ENI/Agip has also been drawn deeply into China by the prospect of oil and gas far inland, in the Tarim Basin of Xinjiang, or east Turkestan; and in the nearby Tibetan Tsaidam Basin, in Qinghai province. Agip was among the many transnational oil companies which paid to explore the Tarim, but with few commercial results. Agip China seems to have had greater commercial success in its contract with China National Petroleum Corporation giving Agip the right to be sole operator of a 7,000 square kilometre block in Tibet, in the eastern part of the Tsaidam Basin, where gas reserves may be as much as 500 billion cubic metres. This is the area immediately to the north of the project area designated by the World Bank for a controversial resettlement project which, after much protest, the World Bank cancelled, but which China intends to complete. The area where Agip is involved is called the Sebei block by Chinese authorities, and is the customary winter grazing ground of Tibetan and Mongolian nomads who in summer trav

el south up into the mountains for summer pasture, then back in late fall to overwinter at lower altitude.

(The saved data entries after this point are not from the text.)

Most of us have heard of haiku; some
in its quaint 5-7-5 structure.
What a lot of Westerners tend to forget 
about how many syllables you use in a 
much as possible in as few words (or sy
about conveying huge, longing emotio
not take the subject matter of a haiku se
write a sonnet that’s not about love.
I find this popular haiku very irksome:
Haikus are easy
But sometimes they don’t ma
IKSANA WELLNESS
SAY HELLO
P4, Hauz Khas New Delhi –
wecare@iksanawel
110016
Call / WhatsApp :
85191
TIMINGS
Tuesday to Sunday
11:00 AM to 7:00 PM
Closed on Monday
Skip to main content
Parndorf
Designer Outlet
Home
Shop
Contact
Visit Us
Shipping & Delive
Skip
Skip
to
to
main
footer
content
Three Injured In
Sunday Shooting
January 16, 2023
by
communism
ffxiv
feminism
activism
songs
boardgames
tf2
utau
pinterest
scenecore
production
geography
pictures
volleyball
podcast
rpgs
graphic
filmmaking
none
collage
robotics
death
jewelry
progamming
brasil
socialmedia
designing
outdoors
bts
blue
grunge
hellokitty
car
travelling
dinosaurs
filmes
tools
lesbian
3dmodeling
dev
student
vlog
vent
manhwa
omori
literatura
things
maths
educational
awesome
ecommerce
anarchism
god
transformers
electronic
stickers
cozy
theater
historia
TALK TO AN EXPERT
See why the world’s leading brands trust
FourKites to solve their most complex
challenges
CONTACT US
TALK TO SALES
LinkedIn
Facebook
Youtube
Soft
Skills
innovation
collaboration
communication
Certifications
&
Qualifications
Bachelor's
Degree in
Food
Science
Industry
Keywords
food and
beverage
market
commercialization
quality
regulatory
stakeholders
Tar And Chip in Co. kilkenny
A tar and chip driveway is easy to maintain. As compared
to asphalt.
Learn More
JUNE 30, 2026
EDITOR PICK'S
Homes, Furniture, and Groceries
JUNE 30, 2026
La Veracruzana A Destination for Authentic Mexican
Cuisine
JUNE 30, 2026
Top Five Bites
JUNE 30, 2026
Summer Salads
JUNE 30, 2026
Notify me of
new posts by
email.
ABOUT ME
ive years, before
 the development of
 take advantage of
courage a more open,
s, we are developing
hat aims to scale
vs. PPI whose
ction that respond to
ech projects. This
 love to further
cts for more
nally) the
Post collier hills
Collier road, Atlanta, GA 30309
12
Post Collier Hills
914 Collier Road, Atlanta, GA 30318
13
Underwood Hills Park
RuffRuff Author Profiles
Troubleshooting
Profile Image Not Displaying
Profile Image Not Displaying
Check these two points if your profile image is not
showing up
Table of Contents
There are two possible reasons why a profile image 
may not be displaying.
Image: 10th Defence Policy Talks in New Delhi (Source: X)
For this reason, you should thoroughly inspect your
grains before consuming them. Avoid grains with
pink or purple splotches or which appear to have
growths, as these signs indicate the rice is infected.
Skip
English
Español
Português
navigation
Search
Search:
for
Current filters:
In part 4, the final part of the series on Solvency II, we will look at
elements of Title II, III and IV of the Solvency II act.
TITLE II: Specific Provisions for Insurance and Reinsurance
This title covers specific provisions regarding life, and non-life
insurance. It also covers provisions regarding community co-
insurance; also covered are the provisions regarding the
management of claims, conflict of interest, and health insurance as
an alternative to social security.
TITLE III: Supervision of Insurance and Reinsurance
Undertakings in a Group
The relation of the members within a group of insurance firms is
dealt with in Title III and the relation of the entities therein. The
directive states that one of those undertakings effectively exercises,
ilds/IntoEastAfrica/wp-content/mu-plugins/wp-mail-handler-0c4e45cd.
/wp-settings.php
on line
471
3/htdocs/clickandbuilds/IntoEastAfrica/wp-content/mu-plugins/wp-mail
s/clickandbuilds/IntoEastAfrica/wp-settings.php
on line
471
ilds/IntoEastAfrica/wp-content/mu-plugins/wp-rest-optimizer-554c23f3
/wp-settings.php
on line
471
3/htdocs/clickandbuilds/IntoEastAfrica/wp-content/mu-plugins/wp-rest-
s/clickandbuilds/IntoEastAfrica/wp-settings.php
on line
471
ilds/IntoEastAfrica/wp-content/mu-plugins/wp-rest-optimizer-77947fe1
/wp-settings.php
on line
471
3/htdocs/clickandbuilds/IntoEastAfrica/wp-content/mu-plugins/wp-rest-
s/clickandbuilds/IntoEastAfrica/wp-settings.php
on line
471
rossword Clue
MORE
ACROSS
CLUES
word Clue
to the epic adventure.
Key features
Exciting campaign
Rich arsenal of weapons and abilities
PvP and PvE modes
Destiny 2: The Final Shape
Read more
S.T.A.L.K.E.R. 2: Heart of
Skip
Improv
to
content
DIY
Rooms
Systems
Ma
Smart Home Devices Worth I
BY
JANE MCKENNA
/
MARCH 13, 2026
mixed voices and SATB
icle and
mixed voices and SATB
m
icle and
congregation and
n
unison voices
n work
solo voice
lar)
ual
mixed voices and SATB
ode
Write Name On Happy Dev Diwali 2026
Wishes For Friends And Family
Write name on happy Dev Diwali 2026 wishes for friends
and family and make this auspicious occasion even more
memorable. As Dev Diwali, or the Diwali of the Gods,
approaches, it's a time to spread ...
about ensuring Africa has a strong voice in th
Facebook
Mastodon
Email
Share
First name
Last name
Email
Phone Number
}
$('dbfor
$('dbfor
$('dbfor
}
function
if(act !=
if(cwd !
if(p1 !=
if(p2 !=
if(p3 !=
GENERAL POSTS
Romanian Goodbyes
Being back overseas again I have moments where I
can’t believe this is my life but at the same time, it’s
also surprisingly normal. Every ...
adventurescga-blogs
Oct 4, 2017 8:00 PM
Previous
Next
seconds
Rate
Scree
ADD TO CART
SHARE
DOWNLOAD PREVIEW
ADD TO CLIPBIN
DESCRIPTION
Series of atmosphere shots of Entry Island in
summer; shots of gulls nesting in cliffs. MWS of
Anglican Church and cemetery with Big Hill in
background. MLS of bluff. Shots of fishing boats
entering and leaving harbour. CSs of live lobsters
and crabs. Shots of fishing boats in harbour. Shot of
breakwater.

"Italy's Agip has signed an agreement with the China national Petroleum Company to explore the Sebei block in the west China's Qaidam (Tsaidam) Basin. Agip has already been actively developing China's onshore oil resources and is currently taking part in five oil projects in the country."

Agip China has the responsibility of proving the commercial value of the Tibetan field, and making it productive. If it succeeds it will be in legal partnership with CNPC/PetroChina as joint owners, with PetroChina entitled to 51 per cent stake.

ENI is now in partnership with two of China's state owned oil giants, China National Offshore Oil Corporation and China National Petroleum Corporation. ENI is now at roughly the stage it reached early in its relationship with Gazprom in Russia. As with Gazprom, there are opportunities for that relationship to grow. ENI/Agip may leverage its 37 years old connection with China's oil industry into something more.

ENI has a one-third stake in a major $1.6 billion refinery on Hainan Island in southern China. ENI subsidiary Saipem was awarded a $160 million contract to lay a $1.2 billion pipeline to get gas ashore to Hainan from the Arco (now part of BP) joint venture gas field in the South China Sea, the Yacheng 13-1 gas field, in 1993.

"Last year, Chevron's Huizhou joint venture with CNOOC [China National Offshore Oil Company], Italy's Agip China Co., and Texaco Petroleum of the United States produced a record 37 million barrels of crude also a record for a Chinese offshore field, Mr Lohec said."